I recently lost quorum on a ZooKeeper-3.8.3 instance, where several of the
nodes started reporting “Unreasonable length” while trying to load the snapshot
from disk (see stack trace at the bottom of this message). This brought down
the service and our application.
Searching for the error online, I came across the suggestion to increase the
jute.maxbuffer size, and since that was a simple thing to try we bumped it from
the default up to 64MB and restarted ZooKeeper. This worked and brought the
quorum back online.
From the admin guide, increasing jute.maxbuffer is supposed to change the
maximum znode size (with a default of 1MB). In our application, znode’s are in
the kilbobytes maximum, and never come close to that 1MB default.
Note that I have had to increase the jute.maxbuffer size on our CLIENTS (also
to 64MB), because we were hitting buffer size limitations while just trying to
list all the child znodes in a large tree (we have millions of znodes in a
quorum). I do see in the documentation that the recommendation is to set the
client and server sides to the same value to ensure there aren’t any issues
when dealing with large znodes, but to reiterate, we don’t have large
individual znodes.
It therefore seems that the scope of the jute.maxbuffer setting extends beyond
just controlling the size of individual znodes.
The exception below was encountered without any client involved… this quorum
has been running for several years and just started experiencing this problem
yesterday, and then suddenly several nodes were unable to read its own snapshot
(I did use the snapshot tool to extract the data as JSON, around 500MB, as a
sanity check to see if the snapshot file was corrupted).
Can anyone provide more information as to how this setting impacts the server
and this particular behavior, and possibly make some best practice
recommendations?
Thanks!

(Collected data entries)

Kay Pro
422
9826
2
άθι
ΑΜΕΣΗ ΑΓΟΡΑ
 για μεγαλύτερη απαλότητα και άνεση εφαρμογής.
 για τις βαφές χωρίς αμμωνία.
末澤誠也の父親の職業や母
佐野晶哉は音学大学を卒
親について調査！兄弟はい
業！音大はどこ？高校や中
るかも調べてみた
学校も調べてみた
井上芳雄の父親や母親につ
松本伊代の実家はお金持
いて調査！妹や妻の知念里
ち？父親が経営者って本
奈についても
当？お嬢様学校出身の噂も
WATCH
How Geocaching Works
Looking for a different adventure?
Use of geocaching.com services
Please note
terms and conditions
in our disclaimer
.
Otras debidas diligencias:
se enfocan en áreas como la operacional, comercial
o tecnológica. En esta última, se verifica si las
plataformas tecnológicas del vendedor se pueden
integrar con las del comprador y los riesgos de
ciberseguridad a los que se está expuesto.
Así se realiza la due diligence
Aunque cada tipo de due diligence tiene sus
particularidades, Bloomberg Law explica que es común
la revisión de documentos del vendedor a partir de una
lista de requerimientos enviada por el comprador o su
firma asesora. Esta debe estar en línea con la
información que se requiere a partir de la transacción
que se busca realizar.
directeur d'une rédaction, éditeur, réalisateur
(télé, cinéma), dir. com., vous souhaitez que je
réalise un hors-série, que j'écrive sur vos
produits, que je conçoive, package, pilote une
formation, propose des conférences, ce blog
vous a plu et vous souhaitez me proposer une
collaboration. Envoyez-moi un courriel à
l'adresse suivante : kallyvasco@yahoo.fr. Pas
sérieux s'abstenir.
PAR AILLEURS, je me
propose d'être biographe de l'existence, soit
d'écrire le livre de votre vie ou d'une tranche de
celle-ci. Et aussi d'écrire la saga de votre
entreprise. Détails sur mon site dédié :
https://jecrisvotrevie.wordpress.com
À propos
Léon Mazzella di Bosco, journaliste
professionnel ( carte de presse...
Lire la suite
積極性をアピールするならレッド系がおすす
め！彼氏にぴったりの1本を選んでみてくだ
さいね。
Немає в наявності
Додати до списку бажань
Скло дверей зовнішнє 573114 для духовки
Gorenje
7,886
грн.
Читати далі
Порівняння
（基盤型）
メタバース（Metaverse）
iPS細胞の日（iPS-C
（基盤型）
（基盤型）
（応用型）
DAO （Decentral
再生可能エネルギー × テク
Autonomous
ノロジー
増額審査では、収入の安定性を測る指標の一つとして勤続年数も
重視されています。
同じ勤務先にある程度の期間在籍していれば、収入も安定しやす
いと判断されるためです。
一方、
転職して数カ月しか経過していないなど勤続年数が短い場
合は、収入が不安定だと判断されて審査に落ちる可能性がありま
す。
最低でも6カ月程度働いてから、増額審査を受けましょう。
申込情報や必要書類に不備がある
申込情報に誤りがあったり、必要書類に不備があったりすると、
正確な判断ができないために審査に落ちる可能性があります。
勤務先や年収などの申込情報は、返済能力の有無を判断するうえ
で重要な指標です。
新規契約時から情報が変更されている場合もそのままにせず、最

=== Task requirements ===
Resume the forum post about ZooKeeper's jute.maxbuffer setting, starting after its last sentence. The records are separate material and have no connection to the ZooKeeper post.

=== Exercise answer ===
/Ryan
Exception sample:
2025-04-25 06:50:28,808
[QuorumPeer[myid=12](plain=disabled)(secure=[0:0:0:0:0:0:0:0]:2281)] INFO
server.DataTree - The digest in the snapshot has digest version of 2, with zxid
as 0xb7000139cd, and digest value as 14144770427753881
2025-04-25 06:50:28,913
[QuorumPeer[myid=12](plain=disabled)(secure=[0:0:0:0:0:0:0:0]:2281)] ERROR
quorum.QuorumPeer - Unable to load database on disk
java.io.IOException: Unreasonable length = 2164400
at
org.apache.jute.BinaryInputArchive.checkLength(BinaryInputArchive.java:166)
~[zookeeper-jute-3.8.3.jar:3.8.3]
at
org.apache.jute.BinaryInputArchive.readBuffer(BinaryInputArchive.java:127)
~[zookeeper-jute-3.8.3.jar:3.8.3]
at
org.apache.zookeeper.server.persistence.Util.readTxnBytes(Util.java:159)
~[mdtzookeeper.dist.jar:3.8.3]
at
org.apache.zookeeper.server.persistence.FileTxnLog$FileTxnIterator.next(FileTxnLog.java:750)
~[mdtzookeeper.dist.jar:3.8.3]
at
org.apache.zookeeper.server.persistence.FileTxnSnapLog.fastForwardFromEdits(FileTxnSnapLog.java:361)
~[mdtzookeeper.dist.jar:3.8.3]
at
org.apache.zookeeper.server.persistence.FileTxnSnapLog.lambda$restore$0(FileTxnSnapLog.java:267)
~[mdtzookeeper.dist.jar:3.8.3]
at
org.apache.zookeeper.server.persistence.FileTxnSnapLog.restore(FileTxnSnapLog.java:312)
~[mdtzookeeper.dist.jar:3.8.3]
at
org.apache.zookeeper.server.ZKDatabase.loadDataBase(ZKDatabase.java:285)
~[mdtzookeeper.dist.jar:3.8.3]
at
org.apache.zookeeper.server.quorum.QuorumPeer.loadDataBase(QuorumPeer.java:1146)
[mdtzookeeper.dist.jar:3.8.3]
at
org.apache.zookeeper.server.quorum.QuorumPeer.getLastLoggedZxid(QuorumPeer.java:1326)
[mdtzookeeper.dist.jar:3.8.3]
at
org.apache.zookeeper.server.quorum.FastLeaderElection.getInitLastLoggedZxid(FastLeaderElection.java:870)
[mdtzookeeper.dist.jar:3.8.3]
at
org.apache.zookeeper.server.quorum.FastLeaderElection.lookForLeader(FastLeaderElection.java:943)
[mdtzookeeper.dist.jar:3.8.3]
at
org.apache.zookeeper.server.quorum.QuorumPeer.run(QuorumPeer.java:1509)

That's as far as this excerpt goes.